_Instructions for the task:_
Convert the lines of all the items below into a single JSON list of strings, one string per line, omitting any blank lines.

_Provided information:_
============
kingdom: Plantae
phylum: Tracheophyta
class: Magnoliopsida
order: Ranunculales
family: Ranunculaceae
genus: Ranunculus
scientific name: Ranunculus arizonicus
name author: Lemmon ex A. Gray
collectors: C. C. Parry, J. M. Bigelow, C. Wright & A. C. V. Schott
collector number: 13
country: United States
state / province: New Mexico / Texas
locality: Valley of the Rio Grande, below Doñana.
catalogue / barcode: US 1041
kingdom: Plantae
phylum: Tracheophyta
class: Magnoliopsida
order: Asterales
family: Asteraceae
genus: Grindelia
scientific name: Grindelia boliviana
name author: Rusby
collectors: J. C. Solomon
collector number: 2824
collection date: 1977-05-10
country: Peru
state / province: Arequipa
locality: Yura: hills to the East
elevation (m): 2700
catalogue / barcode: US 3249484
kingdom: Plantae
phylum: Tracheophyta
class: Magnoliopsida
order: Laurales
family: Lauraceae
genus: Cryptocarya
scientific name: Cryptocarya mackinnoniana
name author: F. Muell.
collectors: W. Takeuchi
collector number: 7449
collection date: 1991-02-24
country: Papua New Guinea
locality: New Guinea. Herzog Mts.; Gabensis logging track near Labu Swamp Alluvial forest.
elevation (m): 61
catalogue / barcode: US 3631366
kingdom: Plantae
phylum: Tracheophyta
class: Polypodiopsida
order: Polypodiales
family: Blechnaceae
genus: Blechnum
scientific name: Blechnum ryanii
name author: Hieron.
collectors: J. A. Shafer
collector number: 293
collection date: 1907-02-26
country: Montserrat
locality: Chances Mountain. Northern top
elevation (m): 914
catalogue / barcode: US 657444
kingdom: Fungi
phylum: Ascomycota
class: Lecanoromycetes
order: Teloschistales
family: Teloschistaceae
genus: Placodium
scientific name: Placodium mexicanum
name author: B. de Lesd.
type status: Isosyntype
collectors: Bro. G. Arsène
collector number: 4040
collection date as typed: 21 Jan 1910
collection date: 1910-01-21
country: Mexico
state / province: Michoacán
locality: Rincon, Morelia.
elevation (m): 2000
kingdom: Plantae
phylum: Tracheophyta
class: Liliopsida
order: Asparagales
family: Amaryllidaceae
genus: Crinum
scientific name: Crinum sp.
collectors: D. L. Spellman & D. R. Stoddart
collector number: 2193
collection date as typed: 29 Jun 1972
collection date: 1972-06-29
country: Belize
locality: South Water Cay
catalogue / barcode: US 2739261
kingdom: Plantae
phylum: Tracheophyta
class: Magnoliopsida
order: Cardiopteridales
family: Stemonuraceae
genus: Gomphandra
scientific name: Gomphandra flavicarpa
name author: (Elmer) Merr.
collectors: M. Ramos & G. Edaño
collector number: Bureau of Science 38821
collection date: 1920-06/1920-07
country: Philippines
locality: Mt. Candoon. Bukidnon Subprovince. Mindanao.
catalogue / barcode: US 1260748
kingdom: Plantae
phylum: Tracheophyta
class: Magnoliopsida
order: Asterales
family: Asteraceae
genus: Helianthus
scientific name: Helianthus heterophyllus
============
_Result of this exercise:_
[
  "kingdom: Plantae",
  "phylum: Tracheophyta",
  "class: Magnoliopsida",
  "order: Ranunculales",
  "family: Ranunculaceae",
  "genus: Ranunculus",
  "scientific name: Ranunculus arizonicus",
  "name author: Lemmon ex A. Gray",
  "collectors: C. C. Parry, J. M. Bigelow, C. Wright & A. C. V. Schott",
  "collector number: 13",
  "country: United States",
  "state / province: New Mexico / Texas",
  "locality: Valley of the Rio Grande, below Doñana.",
  "catalogue / barcode: US 1041",
  "kingdom: Plantae",
  "phylum: Tracheophyta",
  "class: Magnoliopsida",
  "order: Asterales",
  "family: Asteraceae",
  "genus: Grindelia",
  "scientific name: Grindelia boliviana",
  "name author: Rusby",
  "collectors: J. C. Solomon",
  "collector number: 2824",
  "collection date: 1977-05-10",
  "country: Peru",
  "state / province: Arequipa",
  "locality: Yura: hills to the East",
  "elevation (m): 2700",
  "catalogue / barcode: US 3249484",
  "kingdom: Plantae",
  "phylum: Tracheophyta",
  "class: Magnoliopsida",
  "order: Laurales",
  "family: Lauraceae",
  "genus: Cryptocarya",
  "scientific name: Cryptocarya mackinnoniana",
  "name author: F. Muell.",
  "collectors: W. Takeuchi",
  "collector number: 7449",
  "collection date: 1991-02-24",
  "country: Papua New Guinea",
  "locality: New Guinea. Herzog Mts.; Gabensis logging track near Labu Swamp Alluvial forest.",
  "elevation (m): 61",
  "catalogue / barcode: US 3631366",
  "kingdom: Plantae",
  "phylum: Tracheophyta",
  "class: Polypodiopsida",
  "order: Polypodiales",
  "family: Blechnaceae",
  "genus: Blechnum",
  "scientific name: Blechnum ryanii",
  "name author: Hieron.",
  "collectors: J. A. Shafer",
  "collector number: 293",
  "collection date: 1907-02-26",
  "country: Montserrat",
  "locality: Chances Mountain. Northern top",
  "elevation (m): 914",
  "catalogue / barcode: US 657444",
  "kingdom: Fungi",
  "phylum: Ascomycota",
  "class: Lecanoromycetes",
  "order: Teloschistales",
  "family: Teloschistaceae",
  "genus: Placodium",
  "scientific name: Placodium mexicanum",
  "name author: B. de Lesd.",
  "type status: Isosyntype",
  "collectors: Bro. G. Arsène",
  "collector number: 4040",
  "collection date as typed: 21 Jan 1910",
  "collection date: 1910-01-21",
  "country: Mexico",
  "state / province: Michoacán",
  "locality: Rincon, Morelia.",
  "elevation (m): 2000",
  "kingdom: Plantae",
  "phylum: Tracheophyta",
  "class: Liliopsida",
  "order: Asparagales",
  "family: Amaryllidaceae",
  "genus: Crinum",
  "scientific name: Crinum sp.",
  "collectors: D. L. Spellman & D. R. Stoddart",
  "collector number: 2193",
  "collection date as typed: 29 Jun 1972",
  "collection date: 1972-06-29",
  "country: Belize",
  "locality: South Water Cay",
  "catalogue / barcode: US 2739261",
  "kingdom: Plantae",
  "phylum: Tracheophyta",
  "class: Magnoliopsida",
  "order: Cardiopteridales",
  "family: Stemonuraceae",
  "genus: Gomphandra",
  "scientific name: Gomphandra flavicarpa",
  "name author: (Elmer) Merr.",
  "collectors: M. Ramos & G. Edaño",
  "collector number: Bureau of Science 38821",
  "collection date: 1920-06/1920-07",
  "country: Philippines",
  "locality: Mt. Candoon. Bukidnon Subprovince. Mindanao.",
  "catalogue / barcode: US 1260748",
  "kingdom: Plantae",
  "phylum: Tracheophyta",
  "class: Magnoliopsida",
  "order: Asterales",
  "family: Asteraceae",
  "genus: Helianthus",
  "scientific name: Helianthus heterophyllus"
]